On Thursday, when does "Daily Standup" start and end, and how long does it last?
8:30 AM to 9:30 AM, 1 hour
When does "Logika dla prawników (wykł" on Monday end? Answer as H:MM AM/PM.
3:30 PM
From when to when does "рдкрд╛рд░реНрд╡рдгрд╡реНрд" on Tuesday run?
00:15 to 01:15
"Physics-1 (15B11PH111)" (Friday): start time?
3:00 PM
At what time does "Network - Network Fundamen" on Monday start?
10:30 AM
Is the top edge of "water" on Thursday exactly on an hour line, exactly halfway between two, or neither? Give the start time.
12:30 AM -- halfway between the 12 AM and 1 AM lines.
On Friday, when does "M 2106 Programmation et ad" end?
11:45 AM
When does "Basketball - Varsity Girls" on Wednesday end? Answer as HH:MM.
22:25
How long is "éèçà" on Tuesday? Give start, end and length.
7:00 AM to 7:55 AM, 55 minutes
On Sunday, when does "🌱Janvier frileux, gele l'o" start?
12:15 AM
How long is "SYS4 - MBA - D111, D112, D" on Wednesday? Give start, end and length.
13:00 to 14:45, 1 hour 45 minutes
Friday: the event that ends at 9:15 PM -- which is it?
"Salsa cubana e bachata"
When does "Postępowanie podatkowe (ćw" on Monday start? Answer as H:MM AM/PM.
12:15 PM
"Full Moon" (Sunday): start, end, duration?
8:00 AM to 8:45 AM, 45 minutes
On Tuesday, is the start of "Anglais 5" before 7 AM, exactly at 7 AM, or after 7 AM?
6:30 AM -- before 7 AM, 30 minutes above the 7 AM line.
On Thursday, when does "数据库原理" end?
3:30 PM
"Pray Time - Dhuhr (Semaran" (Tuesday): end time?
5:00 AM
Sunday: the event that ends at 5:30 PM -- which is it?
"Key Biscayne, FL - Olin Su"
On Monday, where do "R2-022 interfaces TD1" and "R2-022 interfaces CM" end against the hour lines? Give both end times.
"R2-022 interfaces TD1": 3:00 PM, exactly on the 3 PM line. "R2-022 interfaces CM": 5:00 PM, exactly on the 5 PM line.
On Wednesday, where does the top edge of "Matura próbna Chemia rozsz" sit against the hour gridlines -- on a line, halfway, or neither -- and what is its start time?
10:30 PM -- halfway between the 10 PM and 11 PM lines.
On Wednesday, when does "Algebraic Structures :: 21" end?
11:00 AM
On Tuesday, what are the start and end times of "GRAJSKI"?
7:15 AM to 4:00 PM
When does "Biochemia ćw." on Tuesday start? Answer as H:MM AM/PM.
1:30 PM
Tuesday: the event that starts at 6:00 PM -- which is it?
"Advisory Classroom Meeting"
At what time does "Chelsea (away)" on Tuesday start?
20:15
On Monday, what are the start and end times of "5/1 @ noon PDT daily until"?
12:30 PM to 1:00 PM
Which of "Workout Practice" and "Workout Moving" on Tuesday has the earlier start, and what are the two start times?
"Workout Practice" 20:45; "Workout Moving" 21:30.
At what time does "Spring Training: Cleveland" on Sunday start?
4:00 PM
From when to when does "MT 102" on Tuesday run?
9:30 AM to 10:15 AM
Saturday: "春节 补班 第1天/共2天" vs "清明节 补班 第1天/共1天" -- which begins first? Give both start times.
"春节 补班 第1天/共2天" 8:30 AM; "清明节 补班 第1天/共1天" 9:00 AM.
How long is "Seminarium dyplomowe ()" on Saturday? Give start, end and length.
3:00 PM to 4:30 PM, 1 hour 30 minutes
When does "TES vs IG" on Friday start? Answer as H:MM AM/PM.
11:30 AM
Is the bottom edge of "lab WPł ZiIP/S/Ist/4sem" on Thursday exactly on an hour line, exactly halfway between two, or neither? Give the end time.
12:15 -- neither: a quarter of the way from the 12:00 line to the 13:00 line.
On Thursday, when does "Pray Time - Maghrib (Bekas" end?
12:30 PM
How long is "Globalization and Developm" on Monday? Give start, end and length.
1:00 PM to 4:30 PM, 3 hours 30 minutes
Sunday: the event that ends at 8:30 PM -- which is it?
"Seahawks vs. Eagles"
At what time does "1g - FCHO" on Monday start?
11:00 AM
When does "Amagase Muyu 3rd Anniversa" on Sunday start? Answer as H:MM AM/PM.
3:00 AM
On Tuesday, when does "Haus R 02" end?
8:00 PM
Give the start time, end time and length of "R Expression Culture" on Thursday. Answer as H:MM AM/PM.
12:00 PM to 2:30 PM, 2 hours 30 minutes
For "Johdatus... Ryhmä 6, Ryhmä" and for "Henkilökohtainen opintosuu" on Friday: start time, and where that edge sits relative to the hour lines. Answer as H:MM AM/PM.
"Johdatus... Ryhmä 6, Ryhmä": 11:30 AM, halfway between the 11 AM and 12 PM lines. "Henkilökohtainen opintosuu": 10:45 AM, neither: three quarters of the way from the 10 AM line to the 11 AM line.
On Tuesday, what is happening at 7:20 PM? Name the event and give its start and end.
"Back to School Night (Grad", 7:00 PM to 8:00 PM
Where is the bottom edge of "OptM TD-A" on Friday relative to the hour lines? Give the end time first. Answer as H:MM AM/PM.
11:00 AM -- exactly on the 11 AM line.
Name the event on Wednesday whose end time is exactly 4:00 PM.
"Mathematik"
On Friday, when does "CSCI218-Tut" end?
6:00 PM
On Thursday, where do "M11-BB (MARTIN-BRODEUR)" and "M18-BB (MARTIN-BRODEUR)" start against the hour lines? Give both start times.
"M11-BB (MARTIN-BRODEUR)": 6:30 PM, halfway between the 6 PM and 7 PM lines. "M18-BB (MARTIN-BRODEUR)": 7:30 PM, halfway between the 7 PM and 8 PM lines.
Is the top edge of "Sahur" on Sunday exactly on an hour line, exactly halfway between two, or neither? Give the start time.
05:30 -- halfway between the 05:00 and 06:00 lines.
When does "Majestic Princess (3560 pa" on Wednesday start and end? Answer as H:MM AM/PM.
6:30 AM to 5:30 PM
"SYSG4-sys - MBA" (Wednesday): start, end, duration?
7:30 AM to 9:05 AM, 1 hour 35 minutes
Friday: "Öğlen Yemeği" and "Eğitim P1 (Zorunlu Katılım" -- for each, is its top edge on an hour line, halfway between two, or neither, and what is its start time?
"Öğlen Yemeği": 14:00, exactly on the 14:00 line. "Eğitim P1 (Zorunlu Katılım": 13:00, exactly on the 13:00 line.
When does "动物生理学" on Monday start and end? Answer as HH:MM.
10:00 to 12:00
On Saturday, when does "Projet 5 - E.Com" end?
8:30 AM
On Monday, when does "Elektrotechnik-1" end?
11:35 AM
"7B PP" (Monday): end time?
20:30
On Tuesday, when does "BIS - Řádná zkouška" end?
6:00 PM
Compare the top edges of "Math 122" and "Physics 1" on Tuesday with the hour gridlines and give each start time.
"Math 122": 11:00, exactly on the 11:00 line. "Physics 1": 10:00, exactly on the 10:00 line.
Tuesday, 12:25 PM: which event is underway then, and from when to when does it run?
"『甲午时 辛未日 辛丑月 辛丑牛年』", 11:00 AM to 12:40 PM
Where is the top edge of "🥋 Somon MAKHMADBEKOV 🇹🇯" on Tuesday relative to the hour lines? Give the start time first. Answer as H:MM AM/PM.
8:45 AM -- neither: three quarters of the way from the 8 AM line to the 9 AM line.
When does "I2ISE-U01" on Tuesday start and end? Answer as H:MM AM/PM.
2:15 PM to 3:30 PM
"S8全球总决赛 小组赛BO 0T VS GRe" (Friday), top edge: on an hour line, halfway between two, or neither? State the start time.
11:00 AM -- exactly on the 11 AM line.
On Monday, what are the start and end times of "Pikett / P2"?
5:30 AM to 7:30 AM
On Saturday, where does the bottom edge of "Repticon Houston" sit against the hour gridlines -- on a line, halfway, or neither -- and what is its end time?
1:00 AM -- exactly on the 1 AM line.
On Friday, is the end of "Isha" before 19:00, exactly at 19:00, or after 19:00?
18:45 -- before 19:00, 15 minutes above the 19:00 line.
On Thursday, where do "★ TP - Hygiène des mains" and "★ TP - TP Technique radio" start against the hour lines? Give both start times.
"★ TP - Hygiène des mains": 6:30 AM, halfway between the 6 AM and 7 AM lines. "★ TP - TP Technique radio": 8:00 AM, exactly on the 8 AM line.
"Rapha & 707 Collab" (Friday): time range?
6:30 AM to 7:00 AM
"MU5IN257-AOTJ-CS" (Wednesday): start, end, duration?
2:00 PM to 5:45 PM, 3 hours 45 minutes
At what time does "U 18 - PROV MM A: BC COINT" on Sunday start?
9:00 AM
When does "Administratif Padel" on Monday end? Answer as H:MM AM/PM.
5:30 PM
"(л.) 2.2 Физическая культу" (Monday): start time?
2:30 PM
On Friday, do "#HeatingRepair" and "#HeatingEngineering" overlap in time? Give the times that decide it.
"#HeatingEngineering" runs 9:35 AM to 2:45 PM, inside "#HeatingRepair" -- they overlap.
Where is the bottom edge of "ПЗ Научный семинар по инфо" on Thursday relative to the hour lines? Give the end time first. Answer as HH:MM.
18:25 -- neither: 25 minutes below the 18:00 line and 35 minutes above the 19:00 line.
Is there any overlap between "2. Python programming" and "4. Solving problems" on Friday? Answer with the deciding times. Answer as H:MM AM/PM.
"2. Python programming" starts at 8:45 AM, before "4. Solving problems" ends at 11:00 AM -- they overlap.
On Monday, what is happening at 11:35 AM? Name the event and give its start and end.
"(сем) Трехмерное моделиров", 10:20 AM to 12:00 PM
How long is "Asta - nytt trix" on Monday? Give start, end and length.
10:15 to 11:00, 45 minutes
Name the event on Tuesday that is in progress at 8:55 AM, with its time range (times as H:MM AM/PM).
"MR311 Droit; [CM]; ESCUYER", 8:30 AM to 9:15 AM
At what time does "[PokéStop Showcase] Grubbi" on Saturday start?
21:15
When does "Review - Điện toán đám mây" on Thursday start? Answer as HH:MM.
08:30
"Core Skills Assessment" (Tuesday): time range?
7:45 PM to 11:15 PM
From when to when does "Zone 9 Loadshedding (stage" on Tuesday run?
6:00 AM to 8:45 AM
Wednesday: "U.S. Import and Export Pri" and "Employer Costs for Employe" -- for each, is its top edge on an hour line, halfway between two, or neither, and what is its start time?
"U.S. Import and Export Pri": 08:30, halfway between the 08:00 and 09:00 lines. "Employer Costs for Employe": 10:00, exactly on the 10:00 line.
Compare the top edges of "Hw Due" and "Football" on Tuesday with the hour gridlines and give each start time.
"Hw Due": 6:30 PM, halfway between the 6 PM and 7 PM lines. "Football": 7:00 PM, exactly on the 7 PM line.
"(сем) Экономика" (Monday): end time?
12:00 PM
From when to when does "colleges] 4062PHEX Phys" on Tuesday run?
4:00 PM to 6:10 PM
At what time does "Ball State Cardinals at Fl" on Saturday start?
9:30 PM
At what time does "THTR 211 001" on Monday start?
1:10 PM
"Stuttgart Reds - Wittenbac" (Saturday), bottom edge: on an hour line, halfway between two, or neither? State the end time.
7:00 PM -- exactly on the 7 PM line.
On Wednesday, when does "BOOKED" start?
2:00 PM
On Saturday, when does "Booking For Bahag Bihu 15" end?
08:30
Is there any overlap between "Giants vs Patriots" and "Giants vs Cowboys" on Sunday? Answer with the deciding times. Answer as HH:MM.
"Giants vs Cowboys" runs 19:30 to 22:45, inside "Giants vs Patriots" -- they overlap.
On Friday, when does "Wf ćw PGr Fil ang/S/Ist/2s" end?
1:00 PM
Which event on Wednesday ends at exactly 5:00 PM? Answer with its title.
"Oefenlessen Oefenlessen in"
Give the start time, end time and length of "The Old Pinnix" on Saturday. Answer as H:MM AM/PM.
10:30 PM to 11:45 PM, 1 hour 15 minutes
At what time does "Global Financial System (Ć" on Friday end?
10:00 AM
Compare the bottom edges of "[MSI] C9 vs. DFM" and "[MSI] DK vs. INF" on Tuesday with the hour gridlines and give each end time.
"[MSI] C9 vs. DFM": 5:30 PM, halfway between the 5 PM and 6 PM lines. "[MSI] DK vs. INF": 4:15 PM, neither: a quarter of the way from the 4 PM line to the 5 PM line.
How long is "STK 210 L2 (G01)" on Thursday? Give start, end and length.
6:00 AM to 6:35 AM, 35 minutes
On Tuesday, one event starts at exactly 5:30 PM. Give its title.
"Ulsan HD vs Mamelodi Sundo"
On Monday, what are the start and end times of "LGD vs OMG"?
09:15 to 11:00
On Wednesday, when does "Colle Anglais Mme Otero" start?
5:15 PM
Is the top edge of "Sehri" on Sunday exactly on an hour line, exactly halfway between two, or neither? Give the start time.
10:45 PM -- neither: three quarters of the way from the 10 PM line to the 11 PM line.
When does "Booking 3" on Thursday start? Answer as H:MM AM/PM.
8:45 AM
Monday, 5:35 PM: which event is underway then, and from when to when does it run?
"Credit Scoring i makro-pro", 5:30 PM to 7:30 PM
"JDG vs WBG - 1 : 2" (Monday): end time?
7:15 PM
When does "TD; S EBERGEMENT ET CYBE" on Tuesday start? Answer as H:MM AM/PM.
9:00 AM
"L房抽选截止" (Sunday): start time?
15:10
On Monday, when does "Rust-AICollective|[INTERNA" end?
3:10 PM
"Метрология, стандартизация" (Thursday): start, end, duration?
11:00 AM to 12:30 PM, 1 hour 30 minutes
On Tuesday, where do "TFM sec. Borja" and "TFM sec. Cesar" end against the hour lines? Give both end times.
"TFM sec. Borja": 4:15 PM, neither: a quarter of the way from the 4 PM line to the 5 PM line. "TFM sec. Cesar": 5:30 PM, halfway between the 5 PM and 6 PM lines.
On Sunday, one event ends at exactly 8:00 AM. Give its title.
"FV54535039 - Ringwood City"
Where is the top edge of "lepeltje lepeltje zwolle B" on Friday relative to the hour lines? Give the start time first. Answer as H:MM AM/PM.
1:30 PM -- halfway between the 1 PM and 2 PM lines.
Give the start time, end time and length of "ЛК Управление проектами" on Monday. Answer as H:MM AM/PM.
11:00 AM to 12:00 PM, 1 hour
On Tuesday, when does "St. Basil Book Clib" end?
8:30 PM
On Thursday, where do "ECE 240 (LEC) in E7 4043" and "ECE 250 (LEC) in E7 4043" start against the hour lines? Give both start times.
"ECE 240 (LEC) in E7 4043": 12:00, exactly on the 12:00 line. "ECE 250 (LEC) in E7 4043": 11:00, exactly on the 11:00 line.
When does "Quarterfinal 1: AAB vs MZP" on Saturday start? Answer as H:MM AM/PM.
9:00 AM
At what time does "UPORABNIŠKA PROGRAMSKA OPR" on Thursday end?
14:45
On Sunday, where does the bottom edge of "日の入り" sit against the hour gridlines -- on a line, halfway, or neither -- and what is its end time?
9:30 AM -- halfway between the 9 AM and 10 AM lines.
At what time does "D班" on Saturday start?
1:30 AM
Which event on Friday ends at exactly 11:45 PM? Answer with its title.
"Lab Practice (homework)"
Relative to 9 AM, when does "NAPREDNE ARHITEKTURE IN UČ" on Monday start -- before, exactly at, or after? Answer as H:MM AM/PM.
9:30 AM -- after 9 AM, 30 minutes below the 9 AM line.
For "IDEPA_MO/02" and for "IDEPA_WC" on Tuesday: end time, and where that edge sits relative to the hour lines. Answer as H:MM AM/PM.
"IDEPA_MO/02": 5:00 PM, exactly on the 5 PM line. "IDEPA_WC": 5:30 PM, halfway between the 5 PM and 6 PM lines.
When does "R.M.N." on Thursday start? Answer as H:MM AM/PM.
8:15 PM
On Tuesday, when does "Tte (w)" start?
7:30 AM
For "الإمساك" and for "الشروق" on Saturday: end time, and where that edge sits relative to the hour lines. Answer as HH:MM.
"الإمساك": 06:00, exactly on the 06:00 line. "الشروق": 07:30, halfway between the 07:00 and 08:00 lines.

**TO DO**
Locate every line in the items above that contains the word "programming", and copy each such line. Matching is case-sensitive.

**EXERCISE ANSWER**
Is there any overlap between "2. Python programming" and "4. Solving problems" on Friday? Answer with the deciding times. Answer as H:MM AM/PM.
"2. Python programming" starts at 8:45 AM, before "4. Solving problems" ends at 11:00 AM -- they overlap.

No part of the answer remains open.